Maximilian Ulbrich

Personal information
- Nationality: German
- Born: 27 November 2000 (age 25)

Sport
- Country: Germany
- Sport: Shooting
- Event: Air rifle
- Club: SG Wilzhofen

Medal record
Men's shooting
Representing Germany
World Championships
| Silver medal – second place | 2025 Cairo | 10m air rifle team |
European Games
| Silver medal – second place | 2023 Wrocław | 50 m rifle 3 positions team |
European Championships
| Gold medal – first place | 2018 Győr | 10 m air rifle |
| Gold medal – first place | 2023 Tallinn | 10 m air rifle mixed |
| Gold medal – first place | 2024 Győr | 10 m air rifle mixed |
| Silver medal – second place | 2019 Osijek | 10 m air rifle team |
| Silver medal – second place | 2026 Yerevan | 10 m air rifle team mixed |
| Bronze medal – third place | 2023 Tallinn | 10 m air rifle team |
World Cup
| Gold medal – first place | 2023 Rio de Janeiro | 10 m air rifle mixed |
| Silver medal – second place | 2024 Cairo | 10 m air rifle |
| Bronze medal – third place | 2024 Cairo | 10 m air rifle mixed |
Junior World Cup
| Silver medal – second place | 2019 Suhl | 10 m air rifle |
| Silver medal – second place | 2019 Suhl | 10 m air rifle Mixed |

= Maximilian Ulbrich =

German sport shooter (born 1999)

Maximilian Ulbrich (born 27 November 2000) is a German sport shooter.
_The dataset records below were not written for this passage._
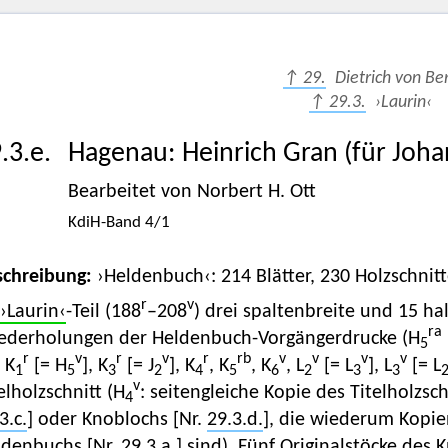
↑ 29.
Dietrich von Be
↑ 29.3.
›Laurin‹
.3.e.
Hagenau
:
Heinrich Gran (für Joh
Bearbeitet von Norbert H. Ott
KdiH-Band 4/1
schreibung:
›Heldenbuch‹: 214 Blätter, 230 Holzschni
r
v
›Laurin‹
-Teil (188
–208
) drei spaltenbreite und 15 ha
ra
ederholungen der Heldenbuch-Vorgängerdrucke (H
5
r
v
r
v
r
rb
v
v
v
v
, K
[= H
], K
[= J
], K
, K
, K
, L
[= L
], L
[= L
1
5
3
2
4
5
6
2
3
3
v
elholzschnitt (H
: seitengleiche Kopie des Titelholzsch
4
3.c.
] oder Knoblochs [Nr.
29.3.d.
], die wiederum Kopien
ldenbuchs [Nr.
29.3.a.
] sind). Fünf Originalstöcke des 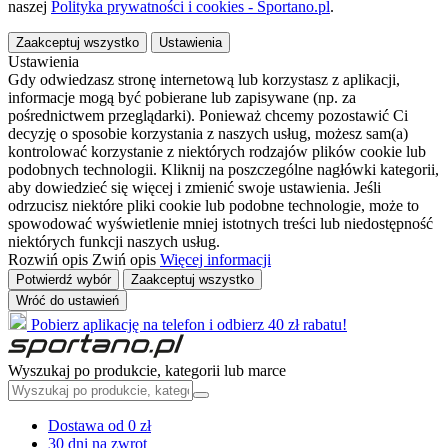
naszej
Polityka prywatności i cookies - Sportano.pl
.
Zaakceptuj wszystko
Ustawienia
Ustawienia
Gdy odwiedzasz stronę internetową lub korzystasz z aplikacji,
informacje mogą być pobierane lub zapisywane (np. za
pośrednictwem przeglądarki). Ponieważ chcemy pozostawić Ci
decyzję o sposobie korzystania z naszych usług, możesz sam(a)
kontrolować korzystanie z niektórych rodzajów plików cookie lub
podobnych technologii. Kliknij na poszczególne nagłówki kategorii,
aby dowiedzieć się więcej i zmienić swoje ustawienia. Jeśli
odrzucisz niektóre pliki cookie lub podobne technologie, może to
spowodować wyświetlenie mniej istotnych treści lub niedostępność
niektórych funkcji naszych usług.
Rozwiń opis
Zwiń opis
Więcej informacji
Potwierdź wybór
Zaakceptuj wszystko
Wróć do ustawień
Pobierz aplikację na telefon i odbierz 40 zł rabatu!
Wyszukaj po produkcie, kategorii lub marce
Dostawa od 0 zł
30 dni na zwrot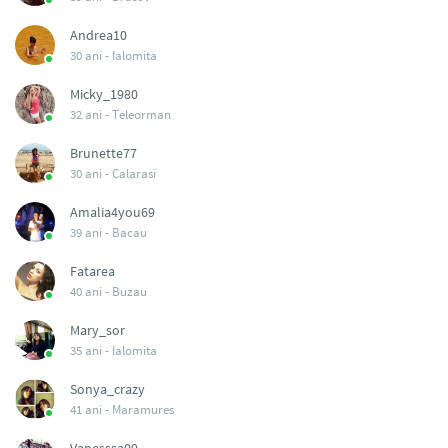
Andrea10
30 ani -
Ialomita
Micky_1980
32 ani -
Teleorman
Brunette77
30 ani -
Calarasi
Amalia4you69
39 ani -
Bacau
Fatarea
40 ani -
Buzau
Mary_sor
35 ani -
Ialomita
Sonya_crazy
41 ani -
Maramures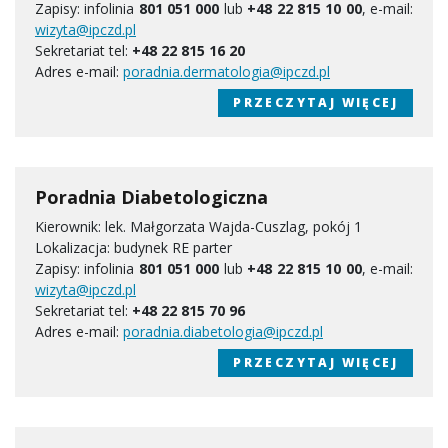
Zapisy: infolinia
801 051 000
lub
+48 22 815 10 00
, e-mail:
wizyta@ipczd.pl
Sekretariat tel:
+48 22 815 16 20
Adres e-mail:
poradnia.dermatologia@ipczd.pl
PRZECZYTAJ WIĘCEJ
Poradnia Diabetologiczna
Kierownik: lek. Małgorzata Wajda-Cuszlag, pokój 1
Lokalizacja: budynek RE parter
Zapisy: infolinia
801 051 000
lub
+48 22 815 10 00
, e-mail:
wizyta@ipczd.pl
Sekretariat tel:
+48 22 815 70 96
Adres e-mail:
poradnia.diabetologia@ipczd.pl
PRZECZYTAJ WIĘCEJ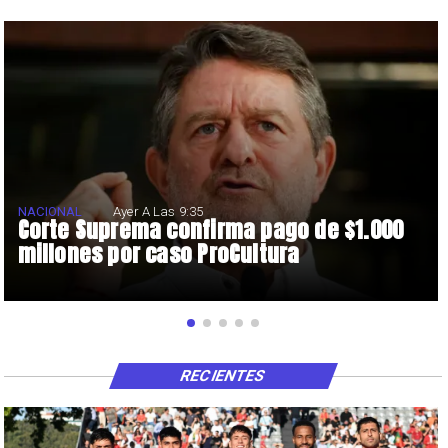
NACIONAL
Ayer A Las 9:35
Corte Suprema confirma pago de $1.000
millones por caso ProCultura
RECIENTES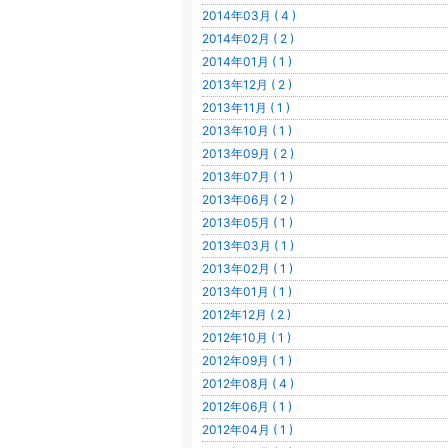
2014年03月 ( 4 )
2014年02月 ( 2 )
2014年01月 ( 1 )
2013年12月 ( 2 )
2013年11月 ( 1 )
2013年10月 ( 1 )
2013年09月 ( 2 )
2013年07月 ( 1 )
2013年06月 ( 2 )
2013年05月 ( 1 )
2013年03月 ( 1 )
2013年02月 ( 1 )
2013年01月 ( 1 )
2012年12月 ( 2 )
2012年10月 ( 1 )
2012年09月 ( 1 )
2012年08月 ( 4 )
2012年06月 ( 1 )
2012年04月 ( 1 )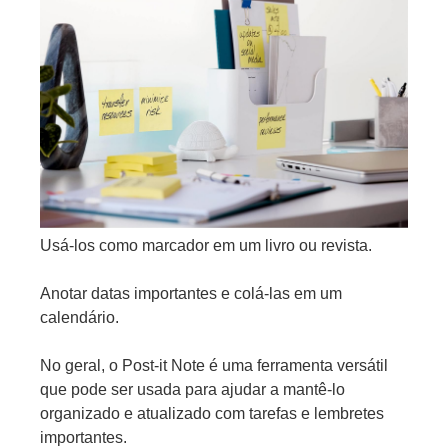
Usá-los como marcador em um livro ou revista.
Anotar datas importantes e colá-las em um
calendário.
No geral, o Post-it Note é uma ferramenta versátil
que pode ser usada para ajudar a mantê-lo
organizado e atualizado com tarefas e lembretes
importantes.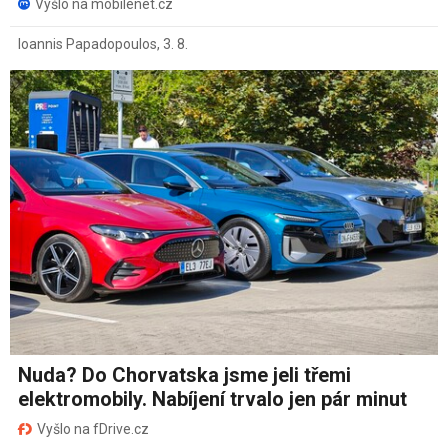
Vyšlo na mobilenet.cz
Ioannis Papadopoulos
,
3. 8.
Nuda? Do Chorvatska jsme jeli třemi
elektromobily. Nabíjení trvalo jen pár minut
Vyšlo na fDrive.cz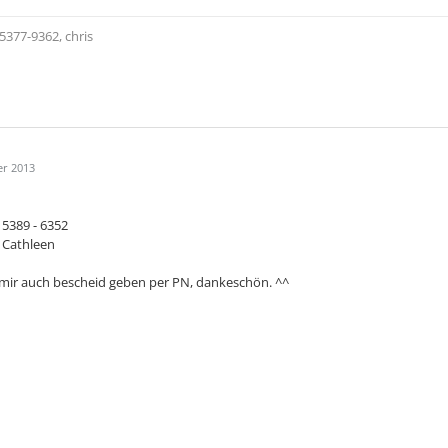
5377-9362, chris
er 2013
 5389 - 6352
 Cathleen
i mir auch bescheid geben per PN, dankeschön. ^^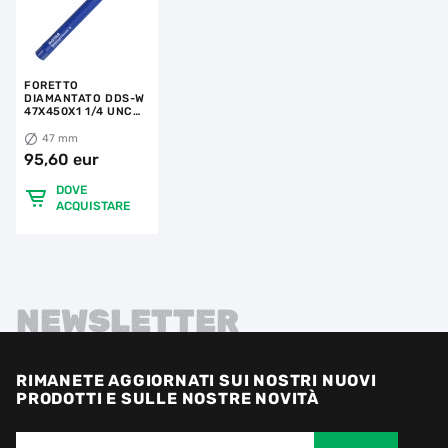
FORETTO
DIAMANTATO DDS-W
47X450X1 1/4 UNC
REINFORCED
CONCRETE
47 mm
95,60 eur
DOVE
ACQUISTARE
NEWSLETTER
RIMANETE AGGIORNATI SUI NOSTRI NUOVI
PRODOTTI E SULLE NOSTRE NOVITÀ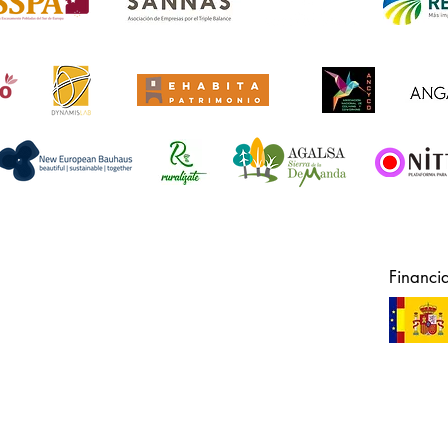
Financi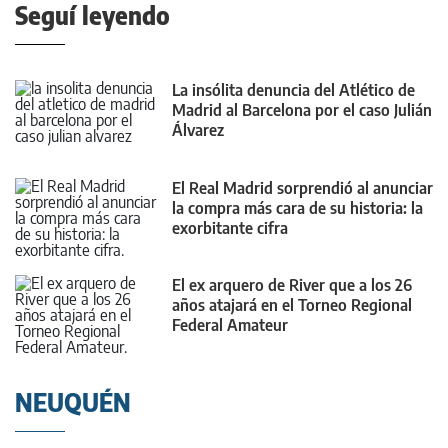
Seguí leyendo
La insólita denuncia del Atlético de
Madrid al Barcelona por el caso Julián
Álvarez
El Real Madrid sorprendió al anunciar
la compra más cara de su historia: la
exorbitante cifra
El ex arquero de River que a los 26
años atajará en el Torneo Regional
Federal Amateur
NEUQUÉN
He is a three-time European champion with the air rifle.

== Professional career ==
Maximilian Ulbrich had several successes in his youth, such as 1st place at the German Youth Championships 10 m air rifle 2018 and 6th place at the 2018 Summer Youth Olympic Games in Buenos Aires. In 2019, he won a silver medal in both the 10 m air rifle and 10 m air rifle mixed disciplines at the ISSF Junior World Cup 2019 in Suhl.

After that, things quietened down somewhat for Ulbrich, who continued to train as a police officer with the Bavarian police's top sports support group. Ulbrich returned to success with his new coach Wolfram Waibel and became European air rifle champion in 2023, despite breaking his left wrist just a few days before the competition. This was followed in 2024 by a first place at the European Air Rifle Championships in Győr with his teammate Anna Janssen and a silver medal at the European Games in Wrocław.

At the Olympic Games, Ulbrich - also with Anna Janßen - qualified for the mixed bronze medal match. There they lost to the Kazakh duo Alexandra Le and Islam Sätbajew after 60 shots with 1.1 points 630.8 to 629.7 rings and thus took fourth place.